Edward Harker

The start-task → ship loop: how I turned Claude Code into a software factory

Specs should be the source of truth

I don’t really write features any more. I maintain a loop, and the loop writes them. I built a real product this way - a backend and three native SDKs.

The loop has two commands. /start-task takes an idea and turns it into a plan I’ve agreed to, then a code change diff that implements it. /ship takes that diff and turns it into a reviewed, tested, merged PR. I’ve written about the mechanics of both before. This post is about what turns them into a loop rather than a one-way trip, because that’s the part that makes it work.

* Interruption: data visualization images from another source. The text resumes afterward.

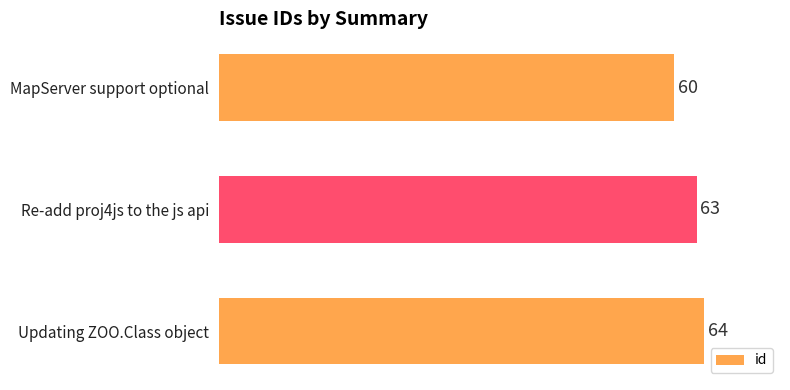

What is the change in value from Re-add proj4js to the js api to MapServer support optional?

-3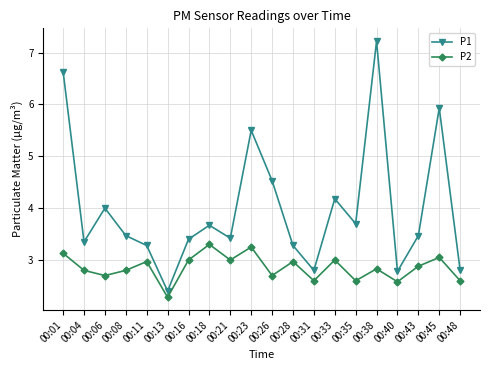

True or false: P1 and P2 cross at least once.

False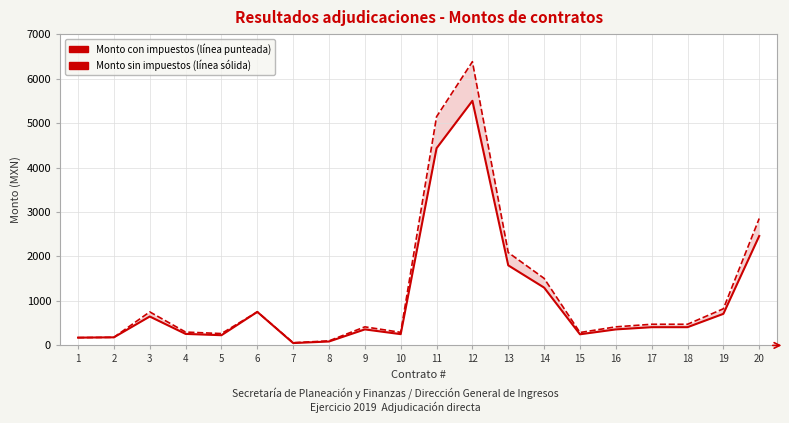

At how many categories does at least one series exceed 3214?

2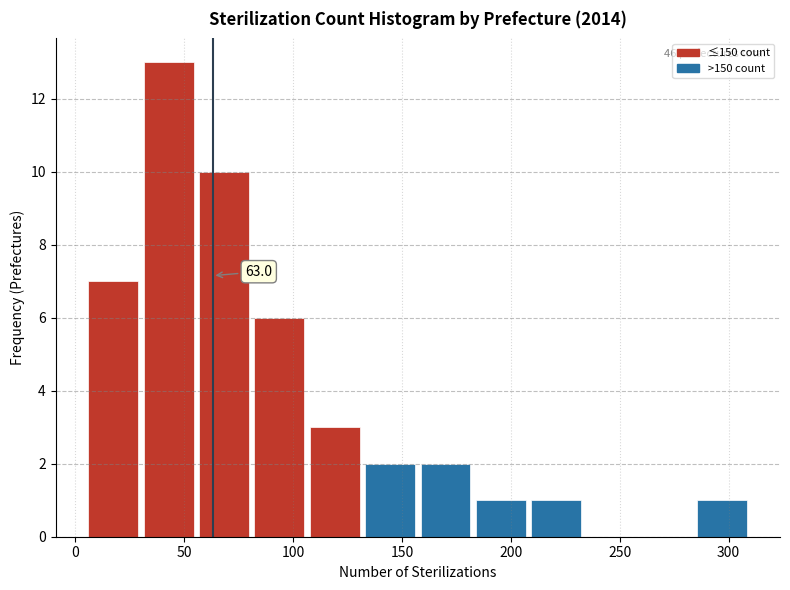

Which range on the x-axis has the tallest bar?

30 to 55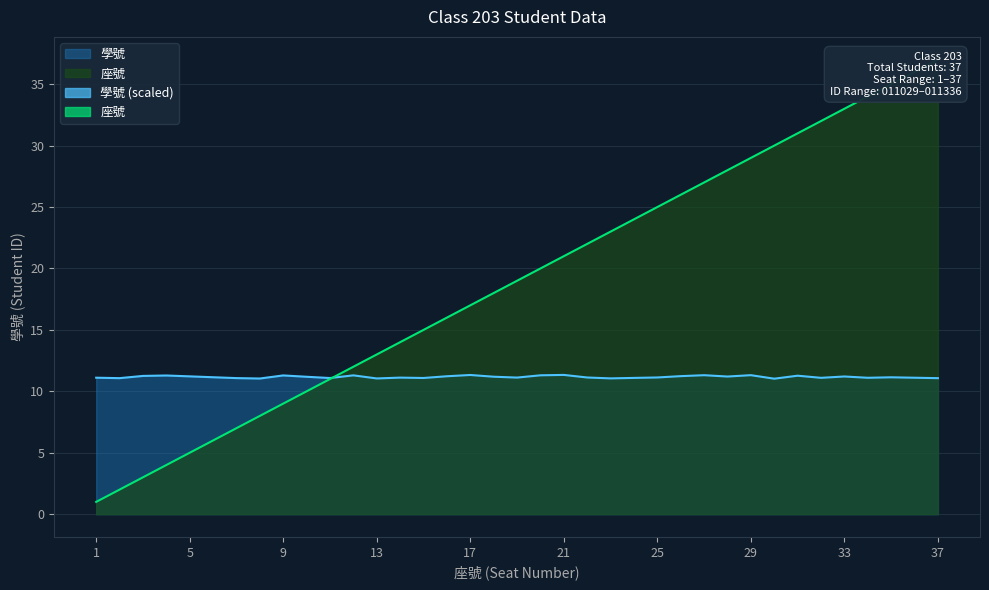

What is the value of the 座號 point at the 6th from the left?

6.0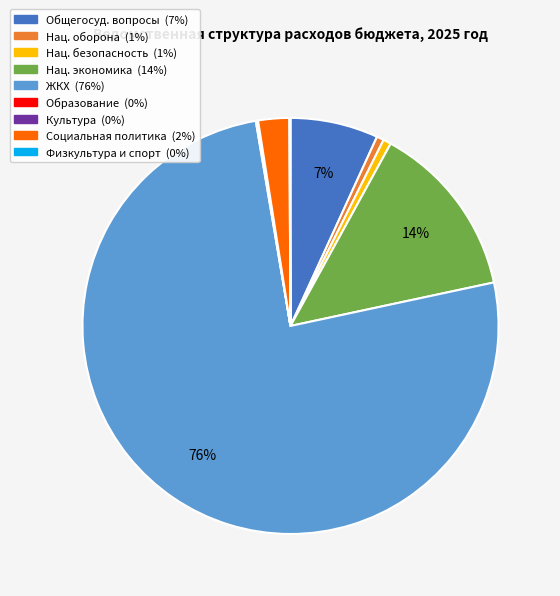

Is there a majority slice in this chart?

Yes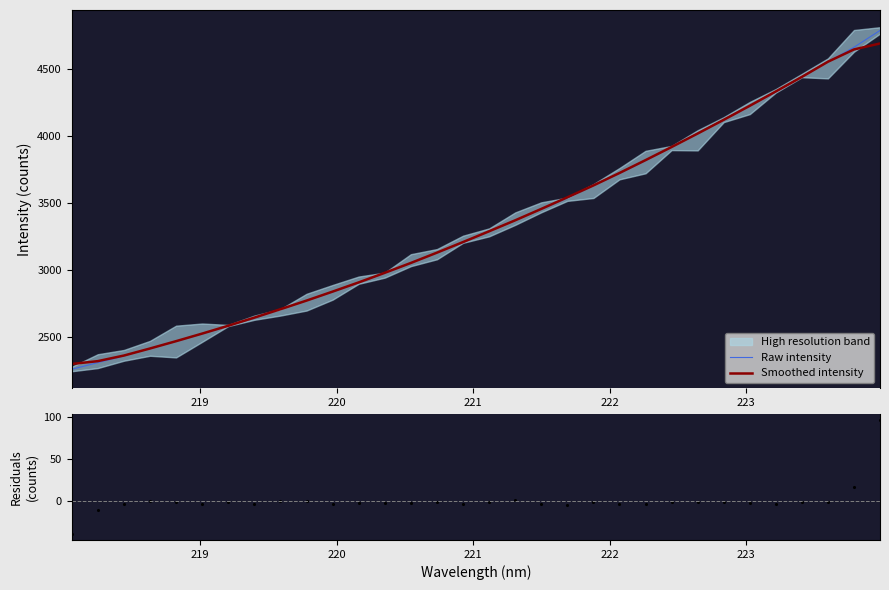

Is the value of Raw intensity at 15 greater than the value of Smoothed intensity at 17?

No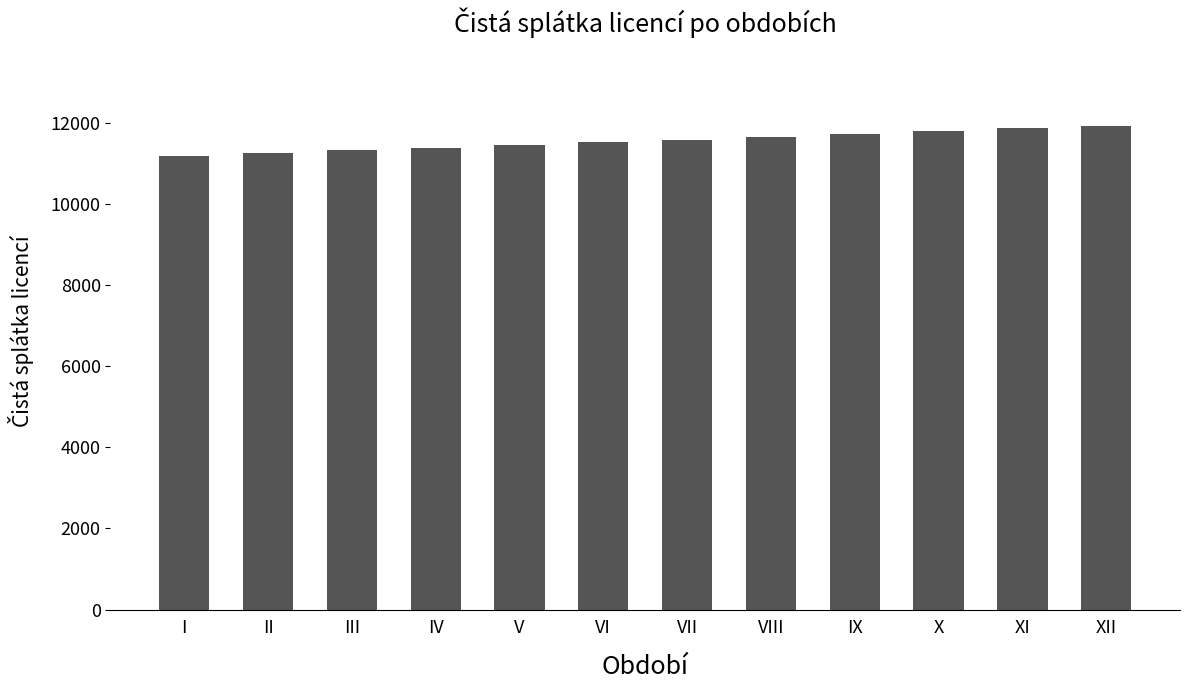

What is the difference between the second highest and minimum values?

670.1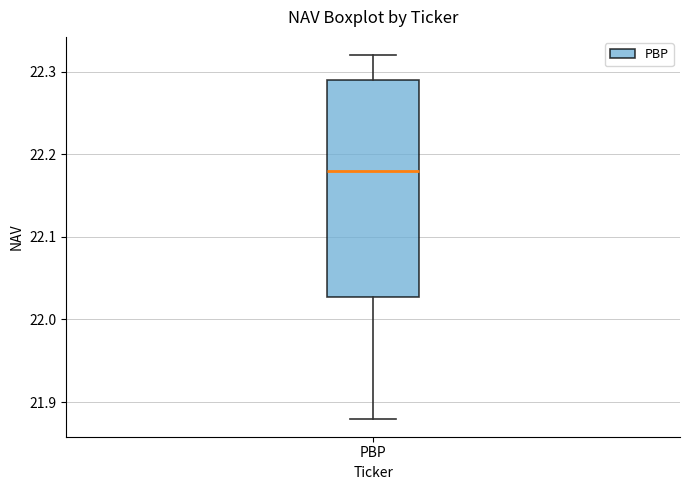

Where does the lower whisker of the box for PBP end on the y-axis? The values are not printed on the chart, so give them approximately, as read against the axis.

21.88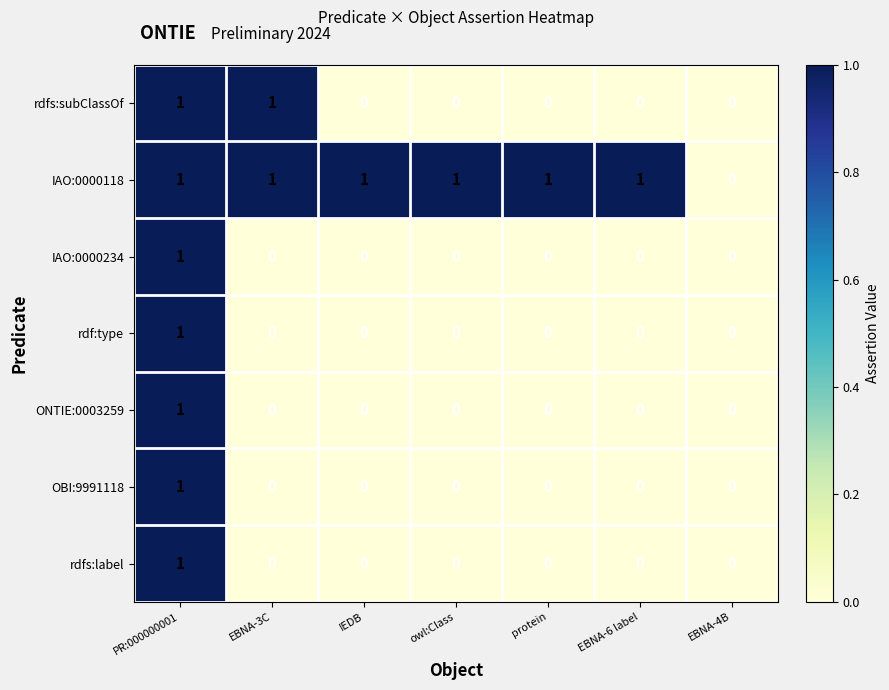

At which category is the sum across all series the highest?

PR:000000001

What turns them into a loop is a set of specs.

Code is the output, not the artifact

A spec describes what a part of the product should do. Not how - what. There’s one per capability, with a user story and acceptance criteria written so an agent or machine can check them. Here’s a trimmed example:

---
id: CAP-002
title: Manual / programmatic report invoke
status: shipped
surfaces: [android-sdk, ios-sdk, rn-sdk]
code_refs:
  - sdks/android/sdk/src/main/java/app/bugscreen/android/BugScreenSDK.kt
  - sdks/ios/Sources/BugScreenSDK/BugScreenSDK.swift
verified_by:
  - sdks/android/.../BugScreenSDKLifecycleTest.kt
---

User story
As a mobile developer, I want to open the bug reporter programmatically, so
that I can wire it to my own trigger instead of (or as well as) the
screenshot trigger.

Acceptance criteria
- Given the SDK is initialized, when the host app calls the open-reporter
  API, then the report UI opens.
- Given the SDK is not initialized, when the open-reporter API is called,
  then it is a safe no-op (does not throw).

The criteria are Given / when / then because something other than me has to be able to check them. code_refs and verified_by are the spec pointing at the code that implements it and the test that proves it.

The spec is the thing I maintain, and the code is derived from it. I don’t write the spec prose by hand. I tell Claude what I want and it drafts the spec; I edit until it says what I actually want.

When the spec and the code disagree, one of them is wrong and has to change. Usually it’s the code, because the spec is what I signed off on. Occasionally building proves the spec wrong, and then the spec changes instead. What never happens is the two quietly drifting apart.

I keep one rule to stop that happening: a shipped spec has to point at the code that proves it — that’s what verified_by is — and /ship checks the code actually matches the spec before it lets anything merge.

/start-task points the agent at the spec

Work doesn’t start from a prompt. It starts from a spec I’ve signed off on.

Before any code is written, /start-task reconciles what I’m asking for against the spec and makes me agree the acceptance criteria. Only then does it cut a branch and drop into planning. “Done” is defined up front, by me.

This looks like overhead but it’s the opposite. The expensive part of agentic coding isn’t writing code - the agent does that in minutes - it’s discovering, after the fact, that it built the wrong thing correctly. Agreeing the criteria first is the cheapest place to catch that.

It also gives the agent a target it can check itself against. Because the acceptance criteria are machine-checkable, Claude can run in a loop - write code, run the tests that prove the criteria, read the failures, try again - until the spec is satisfied. I’m agreeing the definition of done; the agent is looping until it gets there.

/ship closes the loop

The important step in /ship is that it reconciles the diff back against the spec - proving each acceptance criterion with a test, and updating the spec for anything that changed during the implementation loop. Building is how you find out the plan was wrong: a constraint surfaces that the spec didn’t anticipate, and the only correct behaviour turns out to be different from the one I wrote down. The code is right and the spec is stale, so /ship rewrites the criterion to match. The loop closes: spec → code → back to the spec. The two never get to drift apart, because shipping isn’t finished until they agree again.

What’s left for me

Not much. My inputs are three: approving the spec, approving the plan, reviewing the PR. Everything in between belongs to the agent.

What’s left is judgement: scope, taste, architecture, and noticing when “looks fixed” isn’t actually fixed - which an agent will cheerfully assure you it is. The work moved up a level; it didn’t go away.

Where it strains

I’m not going to pretend the loop is seamless.

  • Agents will accept “looks fixed” off a screenshot without reading the code underneath. You have to make them go and look.
  • The runs aren’t deterministic. I’ve had the same spec produce two different answers on two passes, because each read a different 3rd party doc page and reasoned from it.
  • Follow-ups evaporate. A ticket I file “to come back to” is a ticket I never pick up, so I’d rather the loop do the small thing now than promise to do it later.

This is more process than just prompting a model and reading the diff. But it’s the difference between vibe coding and vibe engineering. It’s how BugScreen got built. For anything more than a weekend project I think the extra scaffolding is worthwhile.